[Records shown Boundary: Start]

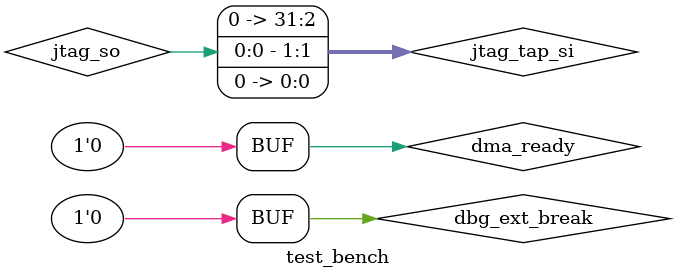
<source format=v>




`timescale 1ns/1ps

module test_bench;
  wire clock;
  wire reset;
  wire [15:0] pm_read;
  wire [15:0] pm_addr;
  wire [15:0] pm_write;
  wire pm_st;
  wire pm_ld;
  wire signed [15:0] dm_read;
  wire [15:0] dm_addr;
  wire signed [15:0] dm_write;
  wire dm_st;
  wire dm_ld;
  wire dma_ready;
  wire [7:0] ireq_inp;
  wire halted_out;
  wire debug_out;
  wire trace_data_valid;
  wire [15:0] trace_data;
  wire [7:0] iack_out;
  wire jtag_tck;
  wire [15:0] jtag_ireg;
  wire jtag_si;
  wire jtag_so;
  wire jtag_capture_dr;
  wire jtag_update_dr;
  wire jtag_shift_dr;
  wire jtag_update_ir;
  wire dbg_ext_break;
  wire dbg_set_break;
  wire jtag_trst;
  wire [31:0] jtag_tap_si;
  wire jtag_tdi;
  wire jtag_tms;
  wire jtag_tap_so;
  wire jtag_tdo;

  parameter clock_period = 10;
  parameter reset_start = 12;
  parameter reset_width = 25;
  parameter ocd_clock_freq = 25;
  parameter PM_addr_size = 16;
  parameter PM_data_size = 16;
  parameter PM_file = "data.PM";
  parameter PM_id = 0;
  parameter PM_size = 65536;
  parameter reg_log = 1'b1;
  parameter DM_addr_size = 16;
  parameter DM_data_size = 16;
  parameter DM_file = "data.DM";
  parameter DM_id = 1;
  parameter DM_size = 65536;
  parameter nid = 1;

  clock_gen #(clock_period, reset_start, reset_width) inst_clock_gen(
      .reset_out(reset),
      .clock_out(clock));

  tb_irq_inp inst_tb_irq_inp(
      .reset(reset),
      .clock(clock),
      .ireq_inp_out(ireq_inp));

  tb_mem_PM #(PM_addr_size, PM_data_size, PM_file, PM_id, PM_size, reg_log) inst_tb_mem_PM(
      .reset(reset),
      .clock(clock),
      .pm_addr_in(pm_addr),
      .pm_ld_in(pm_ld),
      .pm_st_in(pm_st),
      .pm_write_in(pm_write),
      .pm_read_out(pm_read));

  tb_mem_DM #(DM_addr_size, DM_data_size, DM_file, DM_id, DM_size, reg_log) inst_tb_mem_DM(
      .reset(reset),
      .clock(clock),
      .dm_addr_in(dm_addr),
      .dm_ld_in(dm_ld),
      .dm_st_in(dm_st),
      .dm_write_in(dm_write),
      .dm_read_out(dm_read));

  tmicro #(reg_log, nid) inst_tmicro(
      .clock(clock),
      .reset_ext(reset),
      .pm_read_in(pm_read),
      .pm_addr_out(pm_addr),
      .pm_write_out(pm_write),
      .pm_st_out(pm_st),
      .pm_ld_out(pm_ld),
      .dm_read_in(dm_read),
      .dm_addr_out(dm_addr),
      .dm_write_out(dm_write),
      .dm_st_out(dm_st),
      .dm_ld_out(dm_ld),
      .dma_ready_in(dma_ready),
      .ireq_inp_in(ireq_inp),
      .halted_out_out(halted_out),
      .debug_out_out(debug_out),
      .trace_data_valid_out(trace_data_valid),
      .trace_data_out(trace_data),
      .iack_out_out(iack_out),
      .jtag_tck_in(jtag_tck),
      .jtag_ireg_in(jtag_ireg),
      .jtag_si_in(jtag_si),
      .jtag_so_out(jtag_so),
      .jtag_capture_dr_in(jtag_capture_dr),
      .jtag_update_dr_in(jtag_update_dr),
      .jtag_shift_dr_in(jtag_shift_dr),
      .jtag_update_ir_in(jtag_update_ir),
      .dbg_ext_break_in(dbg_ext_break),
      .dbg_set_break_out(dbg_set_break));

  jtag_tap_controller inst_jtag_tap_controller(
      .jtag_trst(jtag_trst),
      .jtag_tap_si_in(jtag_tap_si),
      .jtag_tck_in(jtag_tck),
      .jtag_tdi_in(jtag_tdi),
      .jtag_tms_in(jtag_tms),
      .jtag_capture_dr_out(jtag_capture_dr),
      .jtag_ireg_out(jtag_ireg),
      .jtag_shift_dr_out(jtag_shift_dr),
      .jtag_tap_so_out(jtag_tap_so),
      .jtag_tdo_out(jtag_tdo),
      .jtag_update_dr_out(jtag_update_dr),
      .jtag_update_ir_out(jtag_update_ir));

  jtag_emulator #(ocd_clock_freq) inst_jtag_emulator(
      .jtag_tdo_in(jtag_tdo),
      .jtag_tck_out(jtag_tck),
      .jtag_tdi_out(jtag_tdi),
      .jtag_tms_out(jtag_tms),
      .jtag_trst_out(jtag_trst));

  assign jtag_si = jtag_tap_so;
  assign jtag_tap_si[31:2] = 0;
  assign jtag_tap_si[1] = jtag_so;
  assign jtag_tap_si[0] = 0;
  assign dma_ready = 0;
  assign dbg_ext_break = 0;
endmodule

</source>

[Records shown Boundary: End]

Action item.
Show all lines from the entries that hold "assign".

Response box.
  assign jtag_si = jtag_tap_so;
  assign jtag_tap_si[31:2] = 0;
  assign jtag_tap_si[1] = jtag_so;
  assign jtag_tap_si[0] = 0;
  assign dma_ready = 0;
  assign dbg_ext_break = 0;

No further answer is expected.